I think the whole light bulbs thing was a sociopolitical reaction to the end of the Clark govt rather than being an indicator that NZers are inherently anti-change.
Fair point about the institutional support for Rogernomics. Let’s hope that there are saner people around now. Also, there are centrist and RW people pointing to the failure of neoliberalism, so I suspect there are more people open to change now. That’s the value of Shaw framing this as green politics not LW politics.
“…the whole light bulbs thing….”
“Paul Glennie, Wellington City Council Team Leader of Strategic Planning; and Greg Skelton Chief Executive, Wellington Electricity. The latest LED lighting technology could save local authorities millions of dollars in electricity costs for street lights – but there are signs that energy and lines companies will raise their prices to make up for lost revenue. A study by Wellington City Council has shown it could make savings of between one and one point five million dollars a year based on current electricity tariffs, but a big risk with moving to the new technology – which provides better, brighter lighting and other advantages – is that any savings made, might be clawed back.”
https://www.radionz.co.nz/national/programmes/ninetonoon/audio/20173753/could-savings-in-energy-efficient-lighting-be-clawed-back
If folk don’t remember this from 2015, you really need to have a listen.
Even just the first five minutes will tell us where the major roadblocks are to ‘greening’ our government.
Anyone know if this is something that is known to the new Incumbents?
https://www.radionz.co.nz/audio/player?audio_id=20173753
Haven’t looked at in a while, but the GP’s policies around power included some reform of the industry. I’m guessing the stumbling block would be Labour.
Even if electricity companies earn similar income on the back of providing less electricity there is still a significant benefit to reducing government electricity use of course.
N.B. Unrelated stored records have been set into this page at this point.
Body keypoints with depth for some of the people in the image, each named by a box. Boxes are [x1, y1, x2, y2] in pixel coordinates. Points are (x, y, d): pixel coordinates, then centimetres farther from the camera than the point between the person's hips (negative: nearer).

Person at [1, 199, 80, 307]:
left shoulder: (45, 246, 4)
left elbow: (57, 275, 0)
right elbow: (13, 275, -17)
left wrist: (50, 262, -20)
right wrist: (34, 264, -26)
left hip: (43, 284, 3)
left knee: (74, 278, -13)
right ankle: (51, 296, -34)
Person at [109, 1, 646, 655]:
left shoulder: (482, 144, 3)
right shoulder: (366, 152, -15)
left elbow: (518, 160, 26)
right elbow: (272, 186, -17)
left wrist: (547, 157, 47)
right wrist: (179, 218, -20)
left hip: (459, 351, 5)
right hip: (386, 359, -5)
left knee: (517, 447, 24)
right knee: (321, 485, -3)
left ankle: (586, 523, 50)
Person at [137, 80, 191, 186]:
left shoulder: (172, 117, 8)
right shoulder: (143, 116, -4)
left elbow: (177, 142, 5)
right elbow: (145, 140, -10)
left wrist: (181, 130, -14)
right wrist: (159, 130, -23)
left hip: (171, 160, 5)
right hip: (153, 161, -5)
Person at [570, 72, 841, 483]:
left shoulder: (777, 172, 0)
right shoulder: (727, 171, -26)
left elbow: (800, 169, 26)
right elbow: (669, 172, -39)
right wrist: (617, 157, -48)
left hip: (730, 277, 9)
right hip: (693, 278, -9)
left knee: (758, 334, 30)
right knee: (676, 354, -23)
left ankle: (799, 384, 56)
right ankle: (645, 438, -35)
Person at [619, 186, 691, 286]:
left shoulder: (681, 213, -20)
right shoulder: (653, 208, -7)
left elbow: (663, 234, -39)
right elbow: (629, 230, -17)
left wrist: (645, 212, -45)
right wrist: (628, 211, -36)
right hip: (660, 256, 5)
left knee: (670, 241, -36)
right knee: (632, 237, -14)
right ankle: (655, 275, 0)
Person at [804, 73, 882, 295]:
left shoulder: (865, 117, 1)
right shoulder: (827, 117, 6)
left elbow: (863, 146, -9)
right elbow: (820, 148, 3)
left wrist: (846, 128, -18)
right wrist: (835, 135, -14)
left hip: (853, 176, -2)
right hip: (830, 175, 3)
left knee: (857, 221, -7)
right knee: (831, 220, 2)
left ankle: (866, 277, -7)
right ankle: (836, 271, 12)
It was indeed the reaction ( and back down in the face of) to the Clark Gov. intention to implement some minor sensible CC policies that I was referring to…..Im not convinced that the wider public or opposition political response to even more wide reaching policies will be any better received today.
Shaw needs to show he can do one piece of legislation before proposing a whole bunch more.
The Zero Carbon Bill is a very long way off, and quite uncertain in its effects.
Shaw also needs to show business wants this: when he does a speech like this there needs to be industry beside him. Leadership in business is not easy.
Business is not outside governance, although they try to form arrangements that effect that. Monseca, Treaties, or Cabals.
The internet has informed and allowed the free exchange of ideas, which began with books, continued with newspapers radio and television, which were subverted by big money and vested interests.Now we are fighting to keep the internet free.
There have been many models of sustainable socially and environmentally successful businesses, but they have been undercut by business pirates who plunder just as the original ones did. We need laws to alter that. Sustainable business practice law.
Industry will come on board as their customers require ethical products. Organic use was considered to be quirky, ’till business profit grew, and ethical and sustainable land use was understood. Now it is a growing enterprise, interrupted by mega businesses which were supported by the previous government which allowed asset stripping, akin to modern piracy.
The fact NZ has governance that supported piracy for years does not mean we have to continue to produce overwhelming waste and unsustainable practices, as business and their customers will all be affected by growing water shortages, heat waves and depletion and failure of many natural systems.
We are confronted with systems overload on many levels in the natural world, and
to change we need legislation which prevents unbridled greed.
The problem with the Greens vision can be summed up in three words: Labour/ National/MSM.